The passage below on Kubernetes operators describes leader election. In one to three sentences, explain what leader election ensures and why.
### SUPPLIED PASSAGE
See REFERENCE.md for complete controller implementation with finalizers, owner references, and error handling.

---

2.3 Admission Webhooks

Webhooks intercept API requests before persistence for validation/mutation.

Types:

• Validating - Accept/reject requests (JWT validation, cross-field checks)
• Mutating - Modify requests (inject sidecars, set defaults)

Implementation:

// Validating webhook
func (r *MyApp) ValidateCreate() (admission.Warnings, error) {
    if r.Spec.Size < 1 || r.Spec.Size > 100 {
        return nil, fmt.Errorf("size must be 1-100")
    }
    return nil, nil
}

// Mutating webhook (Defaulter)
func (r *MyApp) Default() {
    if r.Spec.Port == 0 {
        r.Spec.Port = 8080
    }
}

Setup:

1. Implement webhook.Validator or webhook.Defaulter interface
2. Add kubebuilder marker: // +kubebuilder:webhook:path=/validate-...,mutating=false,...
3. make manifests generates webhook config
4. Deploy with cert-manager for TLS certificates

Requirements:

• TLS certificates (use cert-manager)
• Service routing webhook traffic to operator
• failurePolicy: fail (default) - reject on webhook errors

See REFERENCE.md for complete webhook examples, cert-manager setup, and validation patterns.

---

2.4 Leader Election & High Availability

Leader election ensures only one controller instance reconciles at a time (prevents race conditions).

Configuration:

mgr, err := ctrl.NewManager(ctrl.GetConfigOrDie(), ctrl.Options{
    LeaderElection:          true,
    LeaderElectionID:        "myapp-controller.example.com",
    LeaderElectionNamespace: "myapp-system",
})

How It Works:

• Uses Kubernetes Lease resource for coordination
• One replica acquires lease, becomes leader
• Other replicas standby, ready to take over on leader failure
• Leader renews lease every 10s (default)
######
### DATA LINES
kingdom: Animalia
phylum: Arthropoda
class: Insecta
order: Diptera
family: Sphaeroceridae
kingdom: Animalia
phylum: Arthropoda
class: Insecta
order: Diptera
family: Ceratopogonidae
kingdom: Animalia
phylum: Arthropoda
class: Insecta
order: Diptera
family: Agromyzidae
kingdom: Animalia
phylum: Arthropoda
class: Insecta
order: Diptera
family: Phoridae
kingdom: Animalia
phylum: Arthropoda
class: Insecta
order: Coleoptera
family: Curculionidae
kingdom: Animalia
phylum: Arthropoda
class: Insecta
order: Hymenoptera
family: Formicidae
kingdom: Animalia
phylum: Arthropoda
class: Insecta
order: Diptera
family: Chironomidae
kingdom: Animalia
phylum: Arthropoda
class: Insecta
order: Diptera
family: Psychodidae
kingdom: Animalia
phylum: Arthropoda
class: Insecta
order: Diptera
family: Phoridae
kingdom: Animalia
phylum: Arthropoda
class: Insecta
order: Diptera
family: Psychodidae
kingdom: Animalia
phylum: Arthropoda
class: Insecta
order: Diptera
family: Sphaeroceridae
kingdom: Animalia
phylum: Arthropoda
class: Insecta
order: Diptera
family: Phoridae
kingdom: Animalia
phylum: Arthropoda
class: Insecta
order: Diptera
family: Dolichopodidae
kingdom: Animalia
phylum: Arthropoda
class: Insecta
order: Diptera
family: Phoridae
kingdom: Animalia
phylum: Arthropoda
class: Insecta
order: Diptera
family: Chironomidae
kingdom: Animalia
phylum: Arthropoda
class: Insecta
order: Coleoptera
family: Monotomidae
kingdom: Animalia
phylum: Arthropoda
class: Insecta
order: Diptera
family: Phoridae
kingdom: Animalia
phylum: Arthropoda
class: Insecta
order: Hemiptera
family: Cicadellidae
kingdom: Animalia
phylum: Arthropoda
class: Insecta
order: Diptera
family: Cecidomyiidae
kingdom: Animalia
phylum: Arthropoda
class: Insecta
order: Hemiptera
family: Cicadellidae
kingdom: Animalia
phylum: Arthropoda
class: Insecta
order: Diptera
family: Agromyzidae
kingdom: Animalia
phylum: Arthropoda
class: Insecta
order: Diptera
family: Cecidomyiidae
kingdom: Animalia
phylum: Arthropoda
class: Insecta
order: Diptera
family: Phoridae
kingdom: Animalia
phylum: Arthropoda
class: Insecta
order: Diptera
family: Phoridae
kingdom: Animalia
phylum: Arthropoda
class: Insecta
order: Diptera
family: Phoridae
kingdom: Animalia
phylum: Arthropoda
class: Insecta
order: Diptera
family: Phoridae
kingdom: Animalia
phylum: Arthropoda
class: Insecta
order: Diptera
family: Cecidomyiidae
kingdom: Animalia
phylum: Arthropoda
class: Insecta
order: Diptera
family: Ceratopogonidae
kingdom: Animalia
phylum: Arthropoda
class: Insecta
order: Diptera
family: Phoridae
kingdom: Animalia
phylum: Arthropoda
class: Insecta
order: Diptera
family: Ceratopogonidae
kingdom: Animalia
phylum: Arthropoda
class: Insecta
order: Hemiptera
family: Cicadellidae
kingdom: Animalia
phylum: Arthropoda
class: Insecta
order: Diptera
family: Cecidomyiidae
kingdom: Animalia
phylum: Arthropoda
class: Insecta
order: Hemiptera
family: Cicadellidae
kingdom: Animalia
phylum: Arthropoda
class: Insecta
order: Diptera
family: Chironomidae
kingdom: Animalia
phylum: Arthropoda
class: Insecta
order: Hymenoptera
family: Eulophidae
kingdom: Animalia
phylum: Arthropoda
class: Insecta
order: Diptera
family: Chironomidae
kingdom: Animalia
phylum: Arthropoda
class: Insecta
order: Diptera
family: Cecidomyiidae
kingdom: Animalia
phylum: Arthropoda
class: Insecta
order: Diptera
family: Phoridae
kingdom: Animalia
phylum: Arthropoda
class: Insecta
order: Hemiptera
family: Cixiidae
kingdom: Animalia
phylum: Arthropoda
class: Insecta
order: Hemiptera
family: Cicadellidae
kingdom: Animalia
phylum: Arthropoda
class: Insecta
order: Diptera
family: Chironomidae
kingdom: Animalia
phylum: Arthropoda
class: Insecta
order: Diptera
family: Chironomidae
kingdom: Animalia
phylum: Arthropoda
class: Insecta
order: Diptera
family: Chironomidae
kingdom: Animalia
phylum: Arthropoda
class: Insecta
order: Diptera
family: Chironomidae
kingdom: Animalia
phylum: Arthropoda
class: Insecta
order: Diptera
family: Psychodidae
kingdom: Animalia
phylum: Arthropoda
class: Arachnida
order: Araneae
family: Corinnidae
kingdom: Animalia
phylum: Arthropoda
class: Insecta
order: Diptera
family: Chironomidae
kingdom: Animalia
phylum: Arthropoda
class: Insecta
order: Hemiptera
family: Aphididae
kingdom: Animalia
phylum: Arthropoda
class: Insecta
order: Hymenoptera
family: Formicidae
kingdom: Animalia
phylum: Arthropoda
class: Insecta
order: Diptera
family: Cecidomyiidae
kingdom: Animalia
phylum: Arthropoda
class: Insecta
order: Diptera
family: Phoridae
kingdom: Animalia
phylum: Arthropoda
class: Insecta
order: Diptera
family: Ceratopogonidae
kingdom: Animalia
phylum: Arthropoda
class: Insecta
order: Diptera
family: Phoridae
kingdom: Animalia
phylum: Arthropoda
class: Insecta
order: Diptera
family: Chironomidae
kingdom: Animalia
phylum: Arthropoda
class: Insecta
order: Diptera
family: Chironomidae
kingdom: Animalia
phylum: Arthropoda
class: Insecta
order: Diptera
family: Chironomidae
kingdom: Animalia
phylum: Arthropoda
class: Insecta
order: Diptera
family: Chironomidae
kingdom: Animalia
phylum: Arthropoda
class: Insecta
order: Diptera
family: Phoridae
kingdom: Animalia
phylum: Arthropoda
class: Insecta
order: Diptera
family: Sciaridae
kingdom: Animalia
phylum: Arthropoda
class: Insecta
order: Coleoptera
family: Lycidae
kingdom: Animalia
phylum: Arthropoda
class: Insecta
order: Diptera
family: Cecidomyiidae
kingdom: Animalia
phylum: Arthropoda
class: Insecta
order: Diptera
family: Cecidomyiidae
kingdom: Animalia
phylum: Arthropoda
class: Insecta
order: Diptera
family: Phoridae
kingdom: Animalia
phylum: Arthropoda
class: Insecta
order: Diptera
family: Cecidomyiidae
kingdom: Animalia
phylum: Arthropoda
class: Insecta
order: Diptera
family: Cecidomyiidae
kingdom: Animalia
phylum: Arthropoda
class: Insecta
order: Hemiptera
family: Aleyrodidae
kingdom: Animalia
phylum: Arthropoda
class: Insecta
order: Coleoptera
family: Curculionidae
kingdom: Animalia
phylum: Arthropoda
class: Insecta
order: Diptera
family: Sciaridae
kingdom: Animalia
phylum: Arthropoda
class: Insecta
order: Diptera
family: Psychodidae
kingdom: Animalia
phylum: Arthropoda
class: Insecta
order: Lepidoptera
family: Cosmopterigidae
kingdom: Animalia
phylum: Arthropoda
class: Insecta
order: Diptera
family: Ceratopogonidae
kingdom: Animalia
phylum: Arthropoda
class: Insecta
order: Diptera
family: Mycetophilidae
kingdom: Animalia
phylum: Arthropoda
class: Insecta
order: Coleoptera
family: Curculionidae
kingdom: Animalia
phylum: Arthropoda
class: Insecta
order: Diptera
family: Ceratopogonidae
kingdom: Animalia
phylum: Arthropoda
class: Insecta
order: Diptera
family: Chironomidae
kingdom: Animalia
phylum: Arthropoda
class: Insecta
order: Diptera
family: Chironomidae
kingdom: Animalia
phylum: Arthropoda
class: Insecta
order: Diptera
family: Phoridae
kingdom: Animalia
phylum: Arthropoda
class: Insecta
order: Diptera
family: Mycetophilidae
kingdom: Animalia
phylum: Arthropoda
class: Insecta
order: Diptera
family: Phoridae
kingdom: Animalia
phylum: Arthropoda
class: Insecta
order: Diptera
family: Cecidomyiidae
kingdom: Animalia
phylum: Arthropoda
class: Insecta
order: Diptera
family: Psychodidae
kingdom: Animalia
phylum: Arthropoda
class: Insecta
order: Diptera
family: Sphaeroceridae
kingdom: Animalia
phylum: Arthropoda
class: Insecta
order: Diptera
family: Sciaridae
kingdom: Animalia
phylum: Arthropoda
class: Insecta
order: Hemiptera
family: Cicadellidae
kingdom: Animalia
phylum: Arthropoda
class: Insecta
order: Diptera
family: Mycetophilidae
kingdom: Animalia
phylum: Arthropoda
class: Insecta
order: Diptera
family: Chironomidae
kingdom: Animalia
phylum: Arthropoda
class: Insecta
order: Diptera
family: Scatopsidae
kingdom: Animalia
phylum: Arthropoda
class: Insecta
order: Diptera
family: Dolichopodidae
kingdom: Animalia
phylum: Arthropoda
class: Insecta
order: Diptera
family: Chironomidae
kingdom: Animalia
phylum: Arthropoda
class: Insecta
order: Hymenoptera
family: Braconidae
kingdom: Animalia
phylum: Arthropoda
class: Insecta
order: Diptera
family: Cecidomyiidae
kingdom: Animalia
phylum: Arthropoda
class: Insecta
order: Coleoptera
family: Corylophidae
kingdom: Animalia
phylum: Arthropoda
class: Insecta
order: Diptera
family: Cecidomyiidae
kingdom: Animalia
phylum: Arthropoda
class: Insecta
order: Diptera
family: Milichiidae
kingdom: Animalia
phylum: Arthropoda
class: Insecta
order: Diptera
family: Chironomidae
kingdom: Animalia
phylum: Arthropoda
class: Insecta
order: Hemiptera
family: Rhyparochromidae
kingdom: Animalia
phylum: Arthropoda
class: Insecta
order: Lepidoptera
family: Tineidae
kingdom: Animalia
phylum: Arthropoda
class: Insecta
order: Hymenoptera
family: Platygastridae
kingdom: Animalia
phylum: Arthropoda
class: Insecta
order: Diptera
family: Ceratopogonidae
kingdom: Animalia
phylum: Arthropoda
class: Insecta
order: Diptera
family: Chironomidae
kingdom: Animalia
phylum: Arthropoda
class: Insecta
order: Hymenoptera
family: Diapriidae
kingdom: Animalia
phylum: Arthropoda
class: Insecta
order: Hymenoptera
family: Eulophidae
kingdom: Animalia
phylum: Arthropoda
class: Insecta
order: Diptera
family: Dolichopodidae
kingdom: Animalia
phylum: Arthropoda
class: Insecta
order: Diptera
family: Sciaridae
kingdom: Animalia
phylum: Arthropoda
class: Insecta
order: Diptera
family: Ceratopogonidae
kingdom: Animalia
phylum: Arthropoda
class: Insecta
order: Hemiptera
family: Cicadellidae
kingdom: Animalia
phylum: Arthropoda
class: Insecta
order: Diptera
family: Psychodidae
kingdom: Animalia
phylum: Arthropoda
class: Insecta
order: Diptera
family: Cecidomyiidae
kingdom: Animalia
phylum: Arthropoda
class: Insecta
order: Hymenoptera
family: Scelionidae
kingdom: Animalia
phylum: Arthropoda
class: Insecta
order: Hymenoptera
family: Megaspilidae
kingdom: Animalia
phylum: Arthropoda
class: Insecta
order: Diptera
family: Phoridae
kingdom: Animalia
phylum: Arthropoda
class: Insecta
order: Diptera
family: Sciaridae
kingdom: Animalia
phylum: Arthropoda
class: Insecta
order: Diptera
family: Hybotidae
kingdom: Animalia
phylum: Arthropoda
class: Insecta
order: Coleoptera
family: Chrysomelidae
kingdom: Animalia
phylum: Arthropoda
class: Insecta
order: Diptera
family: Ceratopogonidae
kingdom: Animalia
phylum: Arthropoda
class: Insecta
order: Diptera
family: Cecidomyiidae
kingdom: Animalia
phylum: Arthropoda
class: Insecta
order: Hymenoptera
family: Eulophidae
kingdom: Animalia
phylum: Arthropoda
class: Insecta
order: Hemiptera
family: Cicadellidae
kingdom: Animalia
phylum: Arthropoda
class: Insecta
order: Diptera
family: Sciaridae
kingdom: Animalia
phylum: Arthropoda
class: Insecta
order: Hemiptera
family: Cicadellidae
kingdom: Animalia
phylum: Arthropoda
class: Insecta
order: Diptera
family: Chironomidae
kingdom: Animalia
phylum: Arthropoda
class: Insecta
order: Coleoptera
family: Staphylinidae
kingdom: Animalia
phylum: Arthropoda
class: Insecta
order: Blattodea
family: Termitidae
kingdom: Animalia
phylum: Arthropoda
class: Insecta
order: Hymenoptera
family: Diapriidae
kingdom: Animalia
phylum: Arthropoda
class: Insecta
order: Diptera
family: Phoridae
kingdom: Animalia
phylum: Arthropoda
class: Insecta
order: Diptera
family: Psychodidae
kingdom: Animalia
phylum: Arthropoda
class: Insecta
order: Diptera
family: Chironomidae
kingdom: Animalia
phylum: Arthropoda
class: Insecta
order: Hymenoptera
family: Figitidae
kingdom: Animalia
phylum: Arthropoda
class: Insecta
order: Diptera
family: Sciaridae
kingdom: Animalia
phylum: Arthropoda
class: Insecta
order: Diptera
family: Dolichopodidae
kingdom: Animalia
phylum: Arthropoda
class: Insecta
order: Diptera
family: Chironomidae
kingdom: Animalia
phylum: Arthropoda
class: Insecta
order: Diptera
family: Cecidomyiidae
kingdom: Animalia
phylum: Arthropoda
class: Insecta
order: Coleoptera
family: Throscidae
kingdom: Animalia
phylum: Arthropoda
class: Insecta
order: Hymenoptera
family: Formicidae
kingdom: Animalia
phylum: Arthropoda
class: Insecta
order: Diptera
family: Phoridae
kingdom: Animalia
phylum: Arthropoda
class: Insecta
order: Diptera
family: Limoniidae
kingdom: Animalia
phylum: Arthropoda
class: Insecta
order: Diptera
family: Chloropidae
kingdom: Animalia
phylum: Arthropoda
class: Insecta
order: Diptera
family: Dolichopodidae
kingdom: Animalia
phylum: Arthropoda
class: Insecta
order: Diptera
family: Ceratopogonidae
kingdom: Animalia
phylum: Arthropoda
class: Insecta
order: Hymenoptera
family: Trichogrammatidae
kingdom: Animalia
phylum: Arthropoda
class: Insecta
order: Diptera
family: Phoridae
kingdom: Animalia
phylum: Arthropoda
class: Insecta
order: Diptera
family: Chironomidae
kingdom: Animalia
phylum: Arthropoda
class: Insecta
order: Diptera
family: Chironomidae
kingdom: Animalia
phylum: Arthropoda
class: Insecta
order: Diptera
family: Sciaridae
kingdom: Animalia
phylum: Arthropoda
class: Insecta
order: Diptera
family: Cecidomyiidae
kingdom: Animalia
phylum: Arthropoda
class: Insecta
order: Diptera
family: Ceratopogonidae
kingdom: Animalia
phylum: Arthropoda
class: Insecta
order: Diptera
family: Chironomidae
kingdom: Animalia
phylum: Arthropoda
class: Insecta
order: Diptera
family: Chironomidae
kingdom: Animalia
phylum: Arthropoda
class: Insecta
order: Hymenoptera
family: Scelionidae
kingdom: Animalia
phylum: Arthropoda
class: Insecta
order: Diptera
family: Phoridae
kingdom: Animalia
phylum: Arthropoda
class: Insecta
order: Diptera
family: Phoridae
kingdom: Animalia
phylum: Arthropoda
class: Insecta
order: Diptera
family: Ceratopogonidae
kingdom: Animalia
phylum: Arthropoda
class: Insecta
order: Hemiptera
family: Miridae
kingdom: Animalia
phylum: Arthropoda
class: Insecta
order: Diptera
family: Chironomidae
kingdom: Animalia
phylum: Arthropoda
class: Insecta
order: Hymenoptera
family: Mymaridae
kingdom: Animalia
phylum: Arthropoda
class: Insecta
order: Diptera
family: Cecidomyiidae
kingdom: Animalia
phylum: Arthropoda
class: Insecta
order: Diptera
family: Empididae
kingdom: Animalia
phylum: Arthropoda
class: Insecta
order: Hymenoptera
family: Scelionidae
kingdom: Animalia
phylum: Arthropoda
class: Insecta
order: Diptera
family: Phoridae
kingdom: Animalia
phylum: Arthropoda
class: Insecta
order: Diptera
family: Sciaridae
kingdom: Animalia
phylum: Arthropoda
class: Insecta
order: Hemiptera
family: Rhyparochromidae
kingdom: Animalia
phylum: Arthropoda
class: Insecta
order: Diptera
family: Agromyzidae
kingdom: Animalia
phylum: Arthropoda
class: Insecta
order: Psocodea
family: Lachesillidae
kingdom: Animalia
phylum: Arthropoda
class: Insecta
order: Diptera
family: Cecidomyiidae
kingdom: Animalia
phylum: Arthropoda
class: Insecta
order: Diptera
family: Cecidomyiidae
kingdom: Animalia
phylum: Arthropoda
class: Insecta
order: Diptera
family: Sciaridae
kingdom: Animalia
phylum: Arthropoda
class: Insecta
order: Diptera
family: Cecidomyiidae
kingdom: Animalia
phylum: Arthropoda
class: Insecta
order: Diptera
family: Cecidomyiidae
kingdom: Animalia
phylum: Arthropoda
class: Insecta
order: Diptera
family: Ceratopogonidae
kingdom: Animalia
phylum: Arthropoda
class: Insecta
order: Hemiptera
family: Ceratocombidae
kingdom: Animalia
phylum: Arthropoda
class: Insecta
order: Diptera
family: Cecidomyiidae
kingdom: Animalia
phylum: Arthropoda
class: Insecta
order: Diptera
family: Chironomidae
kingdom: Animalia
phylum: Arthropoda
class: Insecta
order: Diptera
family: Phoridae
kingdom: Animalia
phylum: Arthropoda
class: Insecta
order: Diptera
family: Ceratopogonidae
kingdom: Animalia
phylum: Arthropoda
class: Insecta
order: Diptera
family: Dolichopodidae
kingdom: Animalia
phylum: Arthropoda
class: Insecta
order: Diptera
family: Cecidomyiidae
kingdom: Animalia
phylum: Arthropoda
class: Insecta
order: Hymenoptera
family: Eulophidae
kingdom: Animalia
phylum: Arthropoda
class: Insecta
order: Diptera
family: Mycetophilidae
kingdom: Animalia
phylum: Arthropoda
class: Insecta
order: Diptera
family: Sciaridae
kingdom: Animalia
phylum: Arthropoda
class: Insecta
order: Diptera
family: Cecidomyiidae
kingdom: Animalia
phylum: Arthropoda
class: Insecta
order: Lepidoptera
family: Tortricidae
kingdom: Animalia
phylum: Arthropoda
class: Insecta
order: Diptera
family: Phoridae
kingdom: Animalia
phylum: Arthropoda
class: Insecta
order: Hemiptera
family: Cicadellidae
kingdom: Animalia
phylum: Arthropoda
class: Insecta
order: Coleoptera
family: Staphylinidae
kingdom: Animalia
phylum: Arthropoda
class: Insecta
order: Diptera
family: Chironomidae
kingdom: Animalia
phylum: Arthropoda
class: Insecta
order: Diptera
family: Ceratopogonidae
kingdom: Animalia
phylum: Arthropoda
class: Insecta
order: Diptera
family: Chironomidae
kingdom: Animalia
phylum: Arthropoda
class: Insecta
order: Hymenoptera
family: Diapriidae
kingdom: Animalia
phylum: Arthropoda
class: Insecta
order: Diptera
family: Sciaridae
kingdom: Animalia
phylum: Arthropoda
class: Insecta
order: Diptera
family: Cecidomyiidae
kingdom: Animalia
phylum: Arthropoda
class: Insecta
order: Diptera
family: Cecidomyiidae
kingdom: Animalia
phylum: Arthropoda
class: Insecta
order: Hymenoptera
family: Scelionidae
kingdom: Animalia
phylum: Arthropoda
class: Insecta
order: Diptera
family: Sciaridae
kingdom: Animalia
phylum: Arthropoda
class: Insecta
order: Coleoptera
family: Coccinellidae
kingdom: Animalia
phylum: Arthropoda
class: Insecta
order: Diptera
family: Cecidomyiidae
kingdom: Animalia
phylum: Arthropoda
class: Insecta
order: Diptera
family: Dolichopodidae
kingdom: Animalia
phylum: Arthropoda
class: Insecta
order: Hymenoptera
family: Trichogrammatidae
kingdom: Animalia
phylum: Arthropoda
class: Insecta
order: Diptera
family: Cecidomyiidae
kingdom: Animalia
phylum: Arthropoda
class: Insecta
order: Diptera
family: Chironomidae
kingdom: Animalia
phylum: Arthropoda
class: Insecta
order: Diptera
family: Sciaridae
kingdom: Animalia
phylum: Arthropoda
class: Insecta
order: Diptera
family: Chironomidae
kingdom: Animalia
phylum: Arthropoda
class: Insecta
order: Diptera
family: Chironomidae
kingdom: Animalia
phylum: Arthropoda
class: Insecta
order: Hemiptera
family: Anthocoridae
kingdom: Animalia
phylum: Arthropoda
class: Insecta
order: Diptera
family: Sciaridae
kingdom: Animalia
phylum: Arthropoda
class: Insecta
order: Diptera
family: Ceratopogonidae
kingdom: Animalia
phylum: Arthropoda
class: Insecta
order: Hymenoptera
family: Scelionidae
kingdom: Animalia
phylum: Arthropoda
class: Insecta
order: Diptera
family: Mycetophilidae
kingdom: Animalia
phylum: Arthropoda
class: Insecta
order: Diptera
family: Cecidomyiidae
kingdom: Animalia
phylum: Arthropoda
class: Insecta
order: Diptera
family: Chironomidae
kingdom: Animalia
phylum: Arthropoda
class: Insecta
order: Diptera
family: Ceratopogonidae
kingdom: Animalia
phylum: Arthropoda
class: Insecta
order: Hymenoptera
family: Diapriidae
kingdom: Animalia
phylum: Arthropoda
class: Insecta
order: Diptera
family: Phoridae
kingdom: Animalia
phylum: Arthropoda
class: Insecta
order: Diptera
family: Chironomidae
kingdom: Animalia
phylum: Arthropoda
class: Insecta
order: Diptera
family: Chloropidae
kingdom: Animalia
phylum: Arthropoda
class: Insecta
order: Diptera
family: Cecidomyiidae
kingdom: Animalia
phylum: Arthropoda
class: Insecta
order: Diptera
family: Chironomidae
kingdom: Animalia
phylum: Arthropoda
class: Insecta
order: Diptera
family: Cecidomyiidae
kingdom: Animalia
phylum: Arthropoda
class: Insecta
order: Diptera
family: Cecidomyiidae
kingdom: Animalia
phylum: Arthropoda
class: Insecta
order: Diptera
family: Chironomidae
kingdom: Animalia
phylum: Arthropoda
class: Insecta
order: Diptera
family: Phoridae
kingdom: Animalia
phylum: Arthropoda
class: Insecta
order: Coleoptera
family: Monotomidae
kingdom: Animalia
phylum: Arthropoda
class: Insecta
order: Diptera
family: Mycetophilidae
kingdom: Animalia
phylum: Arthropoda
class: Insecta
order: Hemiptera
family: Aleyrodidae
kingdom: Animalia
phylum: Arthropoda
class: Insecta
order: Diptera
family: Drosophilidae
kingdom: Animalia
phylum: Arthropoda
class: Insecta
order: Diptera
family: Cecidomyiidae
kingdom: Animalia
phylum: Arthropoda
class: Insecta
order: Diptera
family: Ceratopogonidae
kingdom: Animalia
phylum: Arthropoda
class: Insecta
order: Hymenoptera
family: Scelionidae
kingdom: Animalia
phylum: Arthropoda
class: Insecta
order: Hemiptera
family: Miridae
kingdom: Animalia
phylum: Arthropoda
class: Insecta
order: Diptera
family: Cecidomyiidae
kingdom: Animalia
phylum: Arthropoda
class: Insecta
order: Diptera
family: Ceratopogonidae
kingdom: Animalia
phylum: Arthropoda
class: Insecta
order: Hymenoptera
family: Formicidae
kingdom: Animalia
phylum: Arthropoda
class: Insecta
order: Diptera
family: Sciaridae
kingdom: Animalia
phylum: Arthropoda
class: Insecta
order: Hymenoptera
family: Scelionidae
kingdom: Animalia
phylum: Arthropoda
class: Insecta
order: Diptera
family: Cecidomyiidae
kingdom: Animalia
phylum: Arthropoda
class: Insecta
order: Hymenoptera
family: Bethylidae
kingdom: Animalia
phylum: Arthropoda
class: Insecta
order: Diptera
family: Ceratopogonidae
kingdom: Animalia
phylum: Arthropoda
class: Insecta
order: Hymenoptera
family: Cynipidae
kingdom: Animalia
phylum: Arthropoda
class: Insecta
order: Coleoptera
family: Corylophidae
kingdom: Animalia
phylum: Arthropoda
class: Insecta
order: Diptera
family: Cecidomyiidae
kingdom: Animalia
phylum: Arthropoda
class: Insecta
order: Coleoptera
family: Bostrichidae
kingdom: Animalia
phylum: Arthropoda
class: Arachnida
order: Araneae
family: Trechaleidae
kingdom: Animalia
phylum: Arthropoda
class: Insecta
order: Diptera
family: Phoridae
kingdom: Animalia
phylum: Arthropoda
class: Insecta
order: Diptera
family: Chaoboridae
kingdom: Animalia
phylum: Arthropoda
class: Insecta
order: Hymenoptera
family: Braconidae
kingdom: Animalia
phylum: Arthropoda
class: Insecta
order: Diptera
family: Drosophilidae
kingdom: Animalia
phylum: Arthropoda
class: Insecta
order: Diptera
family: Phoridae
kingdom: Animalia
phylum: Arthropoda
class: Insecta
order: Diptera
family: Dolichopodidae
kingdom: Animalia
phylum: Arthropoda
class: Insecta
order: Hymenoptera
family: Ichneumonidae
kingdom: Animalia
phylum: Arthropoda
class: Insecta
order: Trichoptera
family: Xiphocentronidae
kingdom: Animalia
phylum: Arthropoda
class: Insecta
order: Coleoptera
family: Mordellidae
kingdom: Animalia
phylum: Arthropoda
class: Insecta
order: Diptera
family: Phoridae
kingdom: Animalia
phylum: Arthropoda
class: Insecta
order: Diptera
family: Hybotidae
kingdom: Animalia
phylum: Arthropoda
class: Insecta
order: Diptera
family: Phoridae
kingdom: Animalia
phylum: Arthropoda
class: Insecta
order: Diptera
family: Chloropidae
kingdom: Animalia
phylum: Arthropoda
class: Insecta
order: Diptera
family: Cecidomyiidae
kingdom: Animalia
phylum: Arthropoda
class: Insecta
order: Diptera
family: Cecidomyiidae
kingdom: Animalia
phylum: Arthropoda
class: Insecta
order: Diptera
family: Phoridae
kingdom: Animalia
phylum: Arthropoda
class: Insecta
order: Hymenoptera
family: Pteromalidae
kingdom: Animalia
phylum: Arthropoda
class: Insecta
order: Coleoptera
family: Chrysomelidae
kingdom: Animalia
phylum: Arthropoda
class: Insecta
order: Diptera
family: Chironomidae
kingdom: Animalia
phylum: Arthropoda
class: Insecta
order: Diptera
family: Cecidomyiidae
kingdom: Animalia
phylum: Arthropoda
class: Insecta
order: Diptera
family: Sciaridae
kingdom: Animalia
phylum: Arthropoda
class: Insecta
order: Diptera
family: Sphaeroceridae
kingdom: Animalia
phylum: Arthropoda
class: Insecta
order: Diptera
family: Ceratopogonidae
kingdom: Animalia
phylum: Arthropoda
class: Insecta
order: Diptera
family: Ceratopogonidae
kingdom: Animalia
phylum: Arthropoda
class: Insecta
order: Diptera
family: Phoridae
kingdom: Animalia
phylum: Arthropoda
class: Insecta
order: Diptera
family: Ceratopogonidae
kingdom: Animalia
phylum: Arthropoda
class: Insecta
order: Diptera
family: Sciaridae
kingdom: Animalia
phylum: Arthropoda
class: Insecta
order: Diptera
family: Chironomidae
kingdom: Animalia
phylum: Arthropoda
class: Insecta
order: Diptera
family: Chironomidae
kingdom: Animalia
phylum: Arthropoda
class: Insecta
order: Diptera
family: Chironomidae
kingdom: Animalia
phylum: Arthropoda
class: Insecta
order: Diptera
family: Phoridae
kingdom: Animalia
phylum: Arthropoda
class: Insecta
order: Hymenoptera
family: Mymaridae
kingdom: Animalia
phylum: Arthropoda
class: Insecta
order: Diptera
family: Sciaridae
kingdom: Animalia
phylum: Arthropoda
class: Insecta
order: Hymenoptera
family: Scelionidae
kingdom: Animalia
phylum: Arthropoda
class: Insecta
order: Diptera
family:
######
* _CORRECT ANSWER_
Leader election ensures that only one controller instance reconciles at a time, which prevents race conditions.